[What you have to do] Convert the records below, from their first line through the line containing "Az elvük az, hogy csökkentsék a", into a JSON list of strings with one string per line and blank lines omitted.

[Available records]
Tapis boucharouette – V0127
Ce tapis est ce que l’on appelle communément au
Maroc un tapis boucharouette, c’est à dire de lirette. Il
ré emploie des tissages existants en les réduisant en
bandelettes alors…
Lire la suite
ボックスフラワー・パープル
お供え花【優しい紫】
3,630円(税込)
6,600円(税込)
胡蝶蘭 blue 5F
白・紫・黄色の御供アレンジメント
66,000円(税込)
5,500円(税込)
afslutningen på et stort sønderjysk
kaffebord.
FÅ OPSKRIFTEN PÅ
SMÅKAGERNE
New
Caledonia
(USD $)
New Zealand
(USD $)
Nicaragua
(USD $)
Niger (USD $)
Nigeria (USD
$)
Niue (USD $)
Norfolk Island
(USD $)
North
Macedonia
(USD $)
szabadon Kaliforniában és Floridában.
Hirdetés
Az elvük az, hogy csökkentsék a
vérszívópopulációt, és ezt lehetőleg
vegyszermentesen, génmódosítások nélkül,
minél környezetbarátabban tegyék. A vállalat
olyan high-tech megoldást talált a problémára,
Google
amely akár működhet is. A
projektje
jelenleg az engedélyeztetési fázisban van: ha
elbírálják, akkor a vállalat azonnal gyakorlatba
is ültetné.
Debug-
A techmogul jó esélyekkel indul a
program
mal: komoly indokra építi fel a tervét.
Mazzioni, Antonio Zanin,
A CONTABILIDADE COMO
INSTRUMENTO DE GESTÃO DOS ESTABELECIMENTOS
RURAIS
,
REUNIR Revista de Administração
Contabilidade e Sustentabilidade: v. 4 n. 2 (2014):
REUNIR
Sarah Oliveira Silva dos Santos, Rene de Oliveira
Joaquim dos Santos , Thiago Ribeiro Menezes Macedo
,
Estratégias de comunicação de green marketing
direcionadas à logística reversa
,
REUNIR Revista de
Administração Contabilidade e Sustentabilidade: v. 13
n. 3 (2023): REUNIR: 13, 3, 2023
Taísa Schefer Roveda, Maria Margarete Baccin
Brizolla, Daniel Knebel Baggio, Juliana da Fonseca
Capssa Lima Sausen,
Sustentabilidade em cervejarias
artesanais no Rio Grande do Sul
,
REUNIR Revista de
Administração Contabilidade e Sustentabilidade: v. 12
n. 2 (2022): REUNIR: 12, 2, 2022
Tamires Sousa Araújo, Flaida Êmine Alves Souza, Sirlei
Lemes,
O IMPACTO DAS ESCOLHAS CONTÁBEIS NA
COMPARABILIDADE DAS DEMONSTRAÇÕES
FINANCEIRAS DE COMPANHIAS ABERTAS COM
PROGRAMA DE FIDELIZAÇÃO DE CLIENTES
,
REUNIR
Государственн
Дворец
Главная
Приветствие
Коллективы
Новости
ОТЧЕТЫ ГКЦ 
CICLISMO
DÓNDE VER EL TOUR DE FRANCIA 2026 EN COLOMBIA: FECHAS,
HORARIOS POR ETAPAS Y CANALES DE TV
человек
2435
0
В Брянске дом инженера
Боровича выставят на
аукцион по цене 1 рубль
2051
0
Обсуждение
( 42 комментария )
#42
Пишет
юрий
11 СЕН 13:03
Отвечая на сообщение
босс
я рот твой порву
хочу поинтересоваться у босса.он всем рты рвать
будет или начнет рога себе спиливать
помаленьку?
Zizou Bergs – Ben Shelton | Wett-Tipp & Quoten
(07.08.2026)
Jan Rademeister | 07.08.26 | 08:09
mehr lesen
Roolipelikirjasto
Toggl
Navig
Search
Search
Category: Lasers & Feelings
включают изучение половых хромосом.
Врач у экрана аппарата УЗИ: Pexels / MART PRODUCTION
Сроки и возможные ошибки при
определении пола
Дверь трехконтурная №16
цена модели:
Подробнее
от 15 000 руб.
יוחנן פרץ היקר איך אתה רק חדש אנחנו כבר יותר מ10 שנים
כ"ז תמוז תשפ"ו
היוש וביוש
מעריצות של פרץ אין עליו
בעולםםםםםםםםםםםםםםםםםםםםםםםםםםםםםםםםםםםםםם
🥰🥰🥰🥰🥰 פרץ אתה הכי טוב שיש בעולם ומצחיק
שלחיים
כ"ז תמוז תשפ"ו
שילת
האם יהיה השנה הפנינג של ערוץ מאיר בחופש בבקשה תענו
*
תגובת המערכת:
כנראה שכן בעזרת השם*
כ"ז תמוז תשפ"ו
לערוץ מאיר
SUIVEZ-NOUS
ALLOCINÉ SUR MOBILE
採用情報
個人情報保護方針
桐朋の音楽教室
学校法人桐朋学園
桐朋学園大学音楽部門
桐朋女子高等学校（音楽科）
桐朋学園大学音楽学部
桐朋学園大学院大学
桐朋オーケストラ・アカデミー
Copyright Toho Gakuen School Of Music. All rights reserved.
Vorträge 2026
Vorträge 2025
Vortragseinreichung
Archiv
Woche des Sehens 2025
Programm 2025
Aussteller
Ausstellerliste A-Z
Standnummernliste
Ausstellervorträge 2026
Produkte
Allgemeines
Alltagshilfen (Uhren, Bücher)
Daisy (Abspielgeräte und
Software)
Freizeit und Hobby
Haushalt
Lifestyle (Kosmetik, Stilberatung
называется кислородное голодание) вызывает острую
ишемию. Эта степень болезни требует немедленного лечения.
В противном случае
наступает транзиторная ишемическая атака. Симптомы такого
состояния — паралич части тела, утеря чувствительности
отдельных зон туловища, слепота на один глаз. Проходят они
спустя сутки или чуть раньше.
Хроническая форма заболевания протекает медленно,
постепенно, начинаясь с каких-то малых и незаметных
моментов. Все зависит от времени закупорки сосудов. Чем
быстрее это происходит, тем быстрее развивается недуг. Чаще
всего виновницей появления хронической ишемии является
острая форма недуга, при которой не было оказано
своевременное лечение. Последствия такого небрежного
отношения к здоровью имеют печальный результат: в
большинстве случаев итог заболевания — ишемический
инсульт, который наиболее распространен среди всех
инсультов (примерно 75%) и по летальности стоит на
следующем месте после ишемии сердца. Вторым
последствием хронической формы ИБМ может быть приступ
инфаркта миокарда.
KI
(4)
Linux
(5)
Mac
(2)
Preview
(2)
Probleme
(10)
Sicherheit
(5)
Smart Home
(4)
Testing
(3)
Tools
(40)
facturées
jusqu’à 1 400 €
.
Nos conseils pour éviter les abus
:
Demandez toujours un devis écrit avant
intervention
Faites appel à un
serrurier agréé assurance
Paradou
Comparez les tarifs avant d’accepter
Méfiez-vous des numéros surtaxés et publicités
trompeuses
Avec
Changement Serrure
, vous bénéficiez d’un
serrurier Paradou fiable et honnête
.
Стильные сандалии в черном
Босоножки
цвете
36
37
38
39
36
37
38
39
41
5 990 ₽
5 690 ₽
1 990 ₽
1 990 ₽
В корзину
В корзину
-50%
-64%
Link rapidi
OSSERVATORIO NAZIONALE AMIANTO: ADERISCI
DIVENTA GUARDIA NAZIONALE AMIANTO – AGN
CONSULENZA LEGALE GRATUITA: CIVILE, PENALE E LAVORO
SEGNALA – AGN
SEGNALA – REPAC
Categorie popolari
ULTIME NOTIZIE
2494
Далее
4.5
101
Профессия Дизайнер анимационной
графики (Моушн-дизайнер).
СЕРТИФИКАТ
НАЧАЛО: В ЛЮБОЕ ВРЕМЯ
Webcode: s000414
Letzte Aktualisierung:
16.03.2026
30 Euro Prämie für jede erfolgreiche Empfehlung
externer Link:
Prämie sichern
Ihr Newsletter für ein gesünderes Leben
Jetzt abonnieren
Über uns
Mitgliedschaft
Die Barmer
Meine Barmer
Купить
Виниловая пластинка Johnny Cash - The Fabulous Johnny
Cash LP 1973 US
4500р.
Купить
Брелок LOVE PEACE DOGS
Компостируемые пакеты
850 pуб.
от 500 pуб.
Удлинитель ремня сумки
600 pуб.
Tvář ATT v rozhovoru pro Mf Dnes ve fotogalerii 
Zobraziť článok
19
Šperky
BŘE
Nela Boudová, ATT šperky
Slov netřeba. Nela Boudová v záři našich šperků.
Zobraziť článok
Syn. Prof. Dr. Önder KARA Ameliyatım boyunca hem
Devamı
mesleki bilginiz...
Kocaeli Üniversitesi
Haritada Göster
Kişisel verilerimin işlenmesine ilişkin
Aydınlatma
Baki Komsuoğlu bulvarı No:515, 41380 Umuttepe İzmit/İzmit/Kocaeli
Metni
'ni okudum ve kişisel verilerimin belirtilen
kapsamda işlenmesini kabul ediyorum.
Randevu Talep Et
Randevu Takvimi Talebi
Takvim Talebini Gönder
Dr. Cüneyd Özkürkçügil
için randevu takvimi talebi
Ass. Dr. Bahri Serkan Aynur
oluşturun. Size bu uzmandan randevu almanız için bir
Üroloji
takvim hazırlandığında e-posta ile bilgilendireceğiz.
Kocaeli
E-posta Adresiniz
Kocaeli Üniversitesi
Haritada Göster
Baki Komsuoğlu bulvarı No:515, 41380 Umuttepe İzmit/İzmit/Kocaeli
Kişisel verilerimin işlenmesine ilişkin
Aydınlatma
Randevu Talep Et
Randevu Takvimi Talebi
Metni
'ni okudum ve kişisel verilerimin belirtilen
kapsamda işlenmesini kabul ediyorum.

[Result for this task]
[
  "Tapis boucharouette – V0127",
  "Ce tapis est ce que l’on appelle communément au",
  "Maroc un tapis boucharouette, c’est à dire de lirette. Il",
  "ré emploie des tissages existants en les réduisant en",
  "bandelettes alors…",
  "Lire la suite",
  "ボックスフラワー・パープル",
  "お供え花【優しい紫】",
  "3,630円(税込)",
  "6,600円(税込)",
  "胡蝶蘭 blue 5F",
  "白・紫・黄色の御供アレンジメント",
  "66,000円(税込)",
  "5,500円(税込)",
  "afslutningen på et stort sønderjysk",
  "kaffebord.",
  "FÅ OPSKRIFTEN PÅ",
  "SMÅKAGERNE",
  "New",
  "Caledonia",
  "(USD $)",
  "New Zealand",
  "(USD $)",
  "Nicaragua",
  "(USD $)",
  "Niger (USD $)",
  "Nigeria (USD",
  "$)",
  "Niue (USD $)",
  "Norfolk Island",
  "(USD $)",
  "North",
  "Macedonia",
  "(USD $)",
  "szabadon Kaliforniában és Floridában.",
  "Hirdetés",
  "Az elvük az, hogy csökkentsék a"
]